■ TEXTAUSZUG ■
------------------------------

Bei der Eröffnung der Bundesgartenschau in Heilbronn bekennt sich der Bundespräsident als gärtnerischer Mann fürs Grobe. Nach dem verregneten Auftakt kommt dann doch noch die Sonne raus und 10 000 Besucher flanieren durch die Blumenschau.

Baden-Württemberg: Eberhard Wein (kew)

Heilbronn - Der Himmel ist grau, es nieselt. Jutta Daugsch hat ihren Schirm aufgespannt. Der ist pink, so wie Zwerg Karl, das Maskottchen der Heilbronner Bundesgartenschau (Buga). Es ist halb elf, und die 67-Jährige geht schon wieder nach Hause. Unzufrieden ist sie nicht: „Ich wollte nur nach den Spielplätzen schauen.“ Sechs sind es insgesamt, einer davon mit Wasserspiel, ein anderer mit einer 13 Meter hohen Kletterwand, einem Hochseilparcours und Riesenrutschen. Da können die Enkel aus München an Ostern kommen.

 

Bis zum Schluss gearbeitet

Es sind vor allem Dauerkarteninhaber, die schon am Morgen als erste Gäste auf dem 40 Hektar großen Buga-Gelände zwischen Heilbronner Bahnhof und Neckar auf Erkundungstour gehen. Sie können beruhigt feststellen, dass zur Eröffnung alle Blumen gepflanzt, alle Radlader weggefahren und alle Flatterbänder entfernt sind. Bis zum Schluss und teilweise rund um die Uhr war fieberhaft gearbeitet worden. Erst in der Nacht hatten Helfer für die Eröffnungsveranstaltung den obligatorischen Blumenschmuck auf der Bühne drapiert.

------------------------------

■ AUFGABENSTELLUNG ■
#1 Fasse den Bericht zur Bundesgartenschau in zwei Sätzen zusammen.
#2 Wie groß ist laut dem Bericht zur Bundesgartenschau das Buga-Gelände?
#3 Gib aus dem Bericht zur Bundesgartenschau die Stelle beginnend mit „Bei der Eröffnung“ und weiter bis einschließlich „an Ostern kommen.“ erneut wieder und tausche dabei „Schirm“ gegen „Regenschirm“ aus.
Für die Aufgaben braucht man die Daten nicht.

■ DATENAUSZUG ■
------------------------------

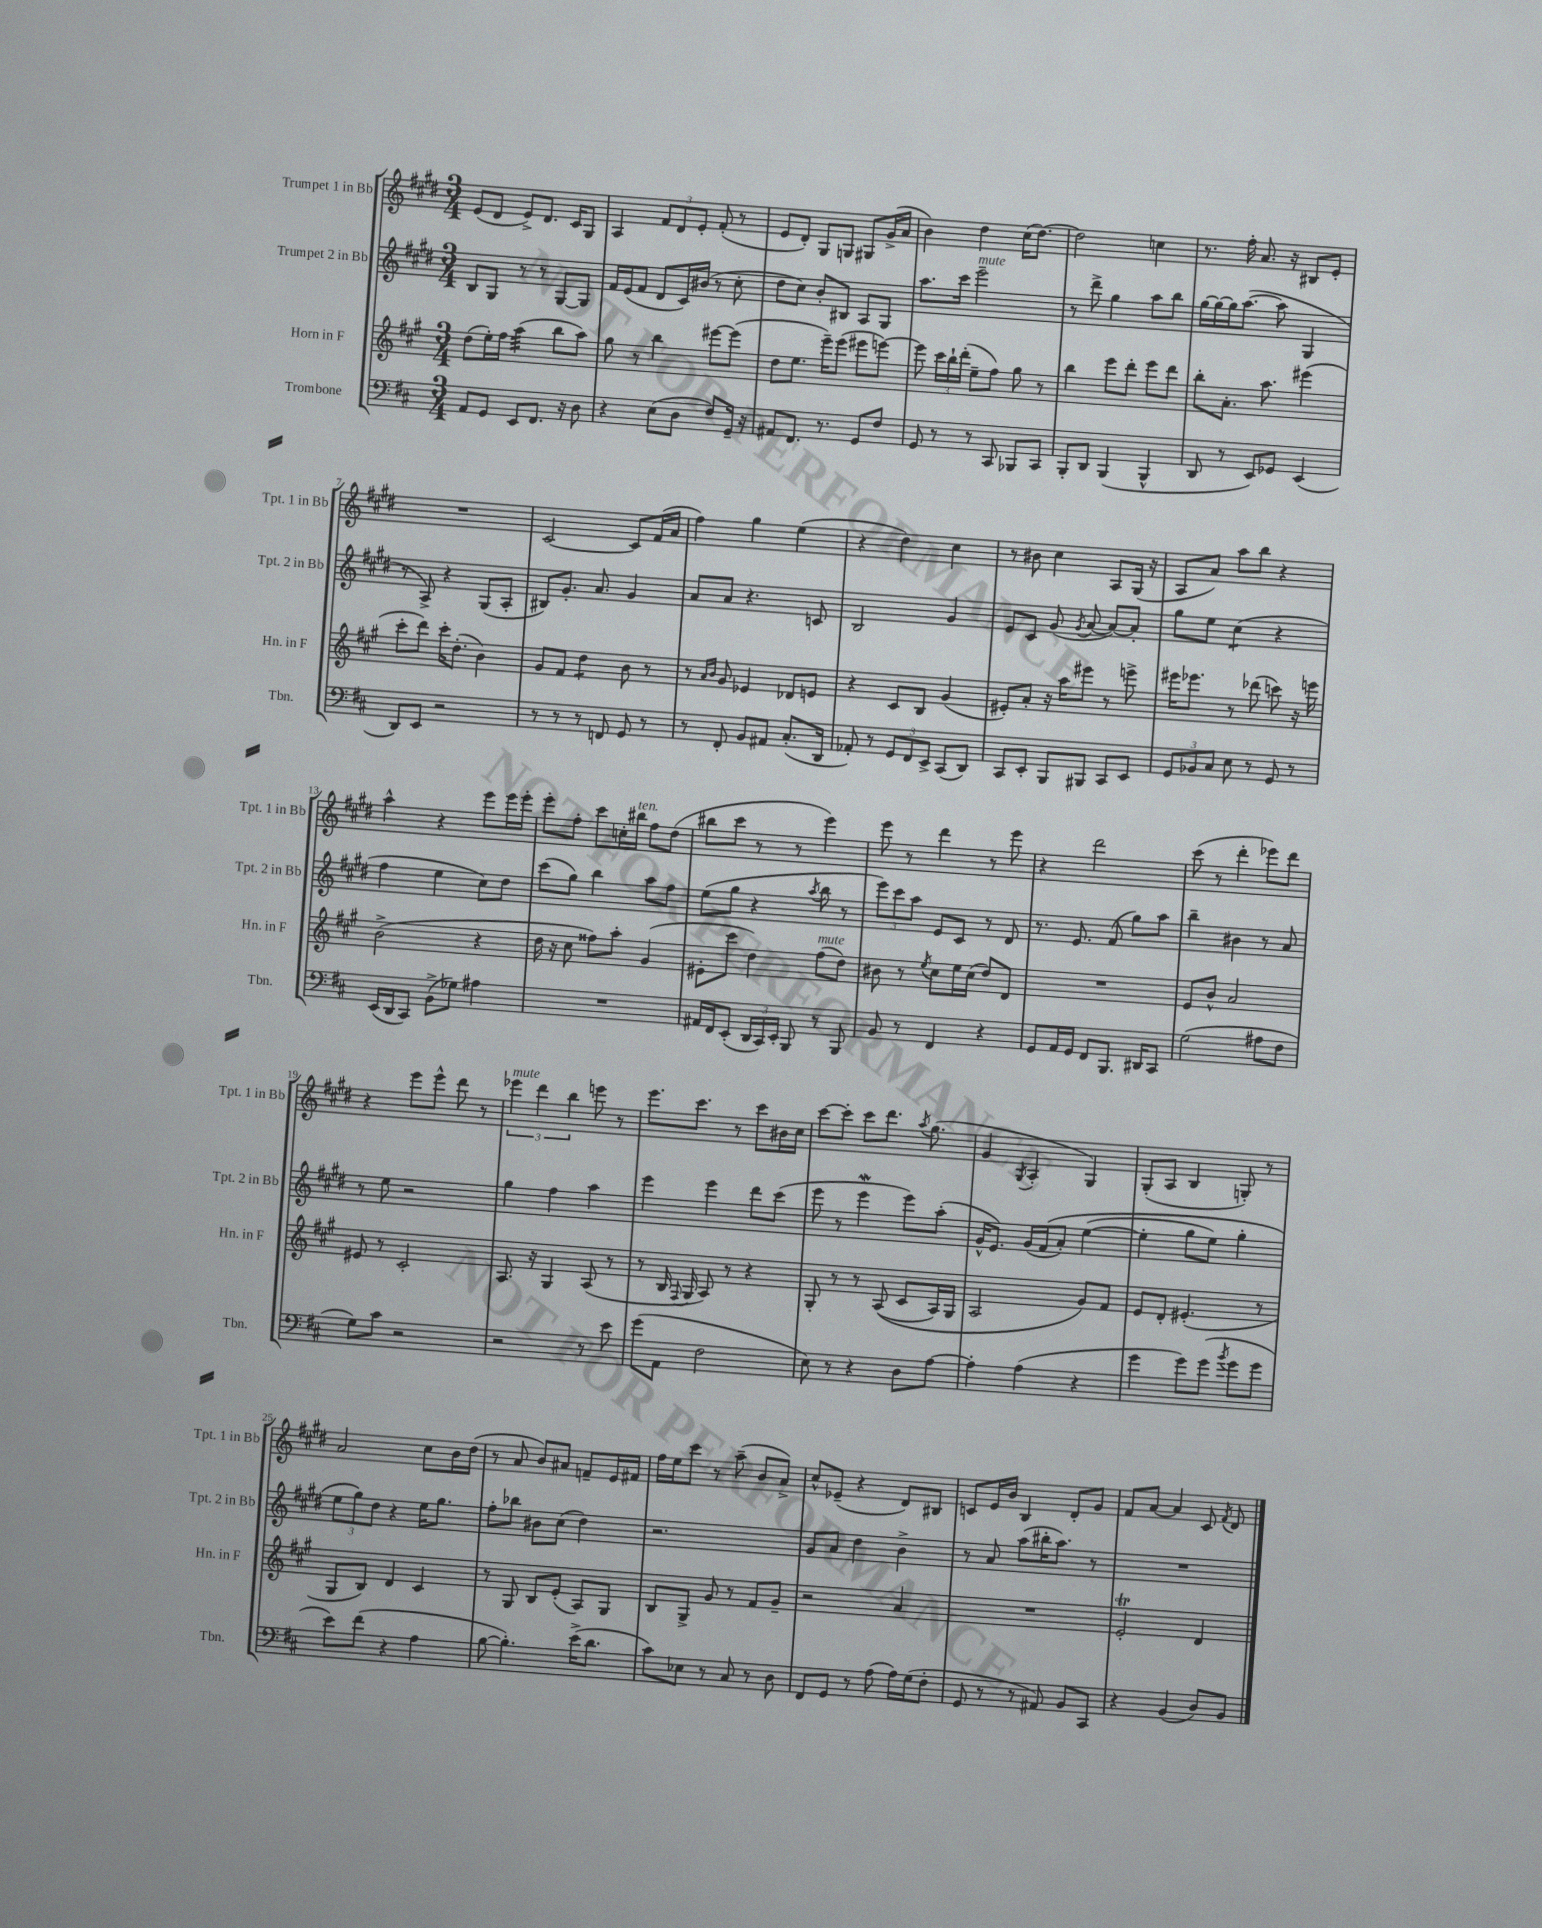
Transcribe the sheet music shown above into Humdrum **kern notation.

------------------------------

■ LÖSUNGEN ■
#1 Bei der Eröffnung der Bundesgartenschau in Heilbronn bekannte sich der Bundespräsident als gärtnerischer Mann fürs Grobe, und nach verregnetem Beginn kam die Sonne heraus, sodass 10 000 Besucher durch die Blumenschau flanierten. Die ersten Gäste waren vor allem Dauerkarteninhaber, die feststellen konnten, dass nach fieberhafter Arbeit bis zum Schluss alle Blumen gepflanzt und alle Radlader und Flatterbänder verschwunden waren.

#2 Es ist 40 Hektar groß.

#3
Bei der Eröffnung der Bundesgartenschau in Heilbronn bekennt sich der Bundespräsident als gärtnerischer Mann fürs Grobe. Nach dem verregneten Auftakt kommt dann doch noch die Sonne raus und 10 000 Besucher flanieren durch die Blumenschau.

Baden-Württemberg: Eberhard Wein (kew)

Heilbronn - Der Himmel ist grau, es nieselt. Jutta Daugsch hat ihren Regenschirm aufgespannt. Der ist pink, so wie Zwerg Karl, das Maskottchen der Heilbronner Bundesgartenschau (Buga). Es ist halb elf, und die 67-Jährige geht schon wieder nach Hause. Unzufrieden ist sie nicht: „Ich wollte nur nach den Spielplätzen schauen.“ Sechs sind es insgesamt, einer davon mit Wasserspiel, ein anderer mit einer 13 Meter hohen Kletterwand, einem Hochseilparcours und Riesenrutschen. Da können die Enkel aus München an Ostern kommen.